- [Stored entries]
== Segment start ==

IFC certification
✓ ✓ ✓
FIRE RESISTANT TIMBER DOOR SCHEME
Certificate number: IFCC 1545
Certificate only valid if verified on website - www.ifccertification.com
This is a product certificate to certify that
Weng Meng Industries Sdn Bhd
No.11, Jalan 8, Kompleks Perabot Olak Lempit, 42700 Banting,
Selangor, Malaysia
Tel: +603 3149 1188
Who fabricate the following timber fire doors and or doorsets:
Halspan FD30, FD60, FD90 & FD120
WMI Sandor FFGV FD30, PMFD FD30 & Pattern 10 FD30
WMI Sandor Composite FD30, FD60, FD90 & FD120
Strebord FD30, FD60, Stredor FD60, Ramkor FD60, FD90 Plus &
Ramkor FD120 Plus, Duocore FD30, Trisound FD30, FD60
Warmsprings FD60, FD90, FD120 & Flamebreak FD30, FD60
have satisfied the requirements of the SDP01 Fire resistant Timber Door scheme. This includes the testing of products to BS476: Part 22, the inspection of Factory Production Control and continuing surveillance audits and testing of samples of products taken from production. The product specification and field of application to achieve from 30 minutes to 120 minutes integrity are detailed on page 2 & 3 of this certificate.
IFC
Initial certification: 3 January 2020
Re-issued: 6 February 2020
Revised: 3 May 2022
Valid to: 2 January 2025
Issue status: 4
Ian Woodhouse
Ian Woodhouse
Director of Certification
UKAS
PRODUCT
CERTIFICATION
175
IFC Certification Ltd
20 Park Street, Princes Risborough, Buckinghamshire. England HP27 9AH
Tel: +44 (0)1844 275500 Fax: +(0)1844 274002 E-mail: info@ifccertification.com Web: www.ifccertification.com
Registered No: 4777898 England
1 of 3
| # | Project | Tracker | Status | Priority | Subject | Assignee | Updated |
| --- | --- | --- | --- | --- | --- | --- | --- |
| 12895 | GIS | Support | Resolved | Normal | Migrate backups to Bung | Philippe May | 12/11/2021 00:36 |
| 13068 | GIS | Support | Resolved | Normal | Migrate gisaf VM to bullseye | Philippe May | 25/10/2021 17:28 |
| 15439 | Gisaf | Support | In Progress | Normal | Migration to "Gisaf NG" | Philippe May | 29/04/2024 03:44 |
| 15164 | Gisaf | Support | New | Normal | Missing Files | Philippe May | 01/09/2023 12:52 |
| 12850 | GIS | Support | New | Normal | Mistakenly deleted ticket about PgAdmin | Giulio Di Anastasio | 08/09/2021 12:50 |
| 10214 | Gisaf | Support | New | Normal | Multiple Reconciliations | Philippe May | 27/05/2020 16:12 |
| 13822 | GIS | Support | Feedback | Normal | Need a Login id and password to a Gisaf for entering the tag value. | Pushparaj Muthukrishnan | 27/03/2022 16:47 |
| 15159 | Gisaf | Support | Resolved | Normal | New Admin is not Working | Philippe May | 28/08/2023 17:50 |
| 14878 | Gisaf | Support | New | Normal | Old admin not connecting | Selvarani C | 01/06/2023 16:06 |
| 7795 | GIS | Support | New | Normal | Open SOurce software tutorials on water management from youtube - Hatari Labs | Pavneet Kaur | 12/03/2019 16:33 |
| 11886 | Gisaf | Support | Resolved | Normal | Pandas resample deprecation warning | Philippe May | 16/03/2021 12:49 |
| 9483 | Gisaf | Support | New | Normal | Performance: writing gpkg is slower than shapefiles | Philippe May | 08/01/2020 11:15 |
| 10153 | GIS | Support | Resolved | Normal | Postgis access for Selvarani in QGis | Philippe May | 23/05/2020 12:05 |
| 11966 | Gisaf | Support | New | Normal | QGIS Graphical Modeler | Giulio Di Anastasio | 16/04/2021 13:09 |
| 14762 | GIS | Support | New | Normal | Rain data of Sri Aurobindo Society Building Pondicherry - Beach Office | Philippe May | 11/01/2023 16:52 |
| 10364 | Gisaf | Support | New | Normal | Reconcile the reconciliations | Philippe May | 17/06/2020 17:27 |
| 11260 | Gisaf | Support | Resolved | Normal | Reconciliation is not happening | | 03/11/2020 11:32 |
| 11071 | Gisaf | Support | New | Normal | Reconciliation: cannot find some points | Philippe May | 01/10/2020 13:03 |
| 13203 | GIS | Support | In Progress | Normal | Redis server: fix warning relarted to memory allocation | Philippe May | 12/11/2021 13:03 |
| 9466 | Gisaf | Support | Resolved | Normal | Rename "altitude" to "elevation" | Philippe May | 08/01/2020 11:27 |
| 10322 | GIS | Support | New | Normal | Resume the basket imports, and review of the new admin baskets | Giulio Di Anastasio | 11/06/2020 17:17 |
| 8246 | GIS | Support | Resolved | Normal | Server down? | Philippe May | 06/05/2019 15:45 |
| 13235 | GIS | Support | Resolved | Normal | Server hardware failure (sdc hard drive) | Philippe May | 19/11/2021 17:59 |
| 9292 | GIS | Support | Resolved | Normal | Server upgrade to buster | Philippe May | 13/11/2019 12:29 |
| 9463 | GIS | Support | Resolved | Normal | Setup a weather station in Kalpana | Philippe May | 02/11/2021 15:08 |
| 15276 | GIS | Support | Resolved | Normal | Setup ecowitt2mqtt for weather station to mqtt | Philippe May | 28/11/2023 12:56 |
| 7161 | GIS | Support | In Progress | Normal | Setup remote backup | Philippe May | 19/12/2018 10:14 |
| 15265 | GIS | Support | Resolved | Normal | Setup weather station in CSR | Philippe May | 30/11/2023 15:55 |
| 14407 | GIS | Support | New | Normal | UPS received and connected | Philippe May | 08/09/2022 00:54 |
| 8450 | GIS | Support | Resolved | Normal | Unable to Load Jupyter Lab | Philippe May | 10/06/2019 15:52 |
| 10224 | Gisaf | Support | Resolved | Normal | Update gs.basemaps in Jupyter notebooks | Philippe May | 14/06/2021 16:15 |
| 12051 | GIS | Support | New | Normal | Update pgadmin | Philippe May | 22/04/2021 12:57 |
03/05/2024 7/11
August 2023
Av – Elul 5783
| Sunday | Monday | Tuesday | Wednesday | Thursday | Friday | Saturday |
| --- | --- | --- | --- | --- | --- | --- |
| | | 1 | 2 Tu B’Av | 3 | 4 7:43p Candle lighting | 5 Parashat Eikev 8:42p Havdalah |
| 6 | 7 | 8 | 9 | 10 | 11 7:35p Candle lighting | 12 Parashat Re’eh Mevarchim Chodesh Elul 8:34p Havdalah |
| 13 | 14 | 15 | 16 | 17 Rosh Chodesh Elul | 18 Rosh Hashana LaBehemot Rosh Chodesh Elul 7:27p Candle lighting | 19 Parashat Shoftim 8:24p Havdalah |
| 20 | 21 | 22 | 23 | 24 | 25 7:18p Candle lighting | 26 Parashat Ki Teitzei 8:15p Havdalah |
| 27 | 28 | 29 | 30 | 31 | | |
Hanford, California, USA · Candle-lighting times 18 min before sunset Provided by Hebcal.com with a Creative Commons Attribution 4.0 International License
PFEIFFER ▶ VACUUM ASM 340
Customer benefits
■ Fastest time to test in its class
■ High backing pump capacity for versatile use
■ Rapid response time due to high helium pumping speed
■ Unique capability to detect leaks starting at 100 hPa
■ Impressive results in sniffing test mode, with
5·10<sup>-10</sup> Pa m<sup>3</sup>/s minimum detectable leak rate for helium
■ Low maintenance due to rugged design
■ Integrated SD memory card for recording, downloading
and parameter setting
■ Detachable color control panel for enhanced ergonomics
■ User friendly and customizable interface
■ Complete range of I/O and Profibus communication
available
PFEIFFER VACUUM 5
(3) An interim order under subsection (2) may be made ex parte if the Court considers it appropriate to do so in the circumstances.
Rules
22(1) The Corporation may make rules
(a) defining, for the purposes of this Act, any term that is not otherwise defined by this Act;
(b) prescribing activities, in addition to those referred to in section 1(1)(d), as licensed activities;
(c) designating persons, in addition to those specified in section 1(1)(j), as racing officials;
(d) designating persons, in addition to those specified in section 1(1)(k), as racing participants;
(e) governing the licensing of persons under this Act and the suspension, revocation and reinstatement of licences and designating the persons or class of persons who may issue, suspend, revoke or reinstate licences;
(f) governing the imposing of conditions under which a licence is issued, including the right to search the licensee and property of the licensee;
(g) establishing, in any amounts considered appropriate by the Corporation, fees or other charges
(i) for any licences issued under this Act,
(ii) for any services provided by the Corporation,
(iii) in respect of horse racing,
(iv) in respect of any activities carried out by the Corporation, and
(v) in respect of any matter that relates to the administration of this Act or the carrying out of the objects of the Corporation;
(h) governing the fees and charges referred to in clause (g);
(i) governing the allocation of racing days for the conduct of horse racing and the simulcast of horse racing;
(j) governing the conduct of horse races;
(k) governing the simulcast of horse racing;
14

== Segment end ==

- [Work to be completed] Only the final stretch of the entries above is needed: print exactly the lines from the line containing "(d) designating persons, in" through the last one.

- [Written response]
(d) designating persons, in addition to those specified in section 1(1)(k), as racing participants;
(e) governing the licensing of persons under this Act and the suspension, revocation and reinstatement of licences and designating the persons or class of persons who may issue, suspend, revoke or reinstate licences;
(f) governing the imposing of conditions under which a licence is issued, including the right to search the licensee and property of the licensee;
(g) establishing, in any amounts considered appropriate by the Corporation, fees or other charges
(i) for any licences issued under this Act,
(ii) for any services provided by the Corporation,
(iii) in respect of horse racing,
(iv) in respect of any activities carried out by the Corporation, and
(v) in respect of any matter that relates to the administration of this Act or the carrying out of the objects of the Corporation;
(h) governing the fees and charges referred to in clause (g);
(i) governing the allocation of racing days for the conduct of horse racing and the simulcast of horse racing;
(j) governing the conduct of horse races;
(k) governing the simulcast of horse racing;
14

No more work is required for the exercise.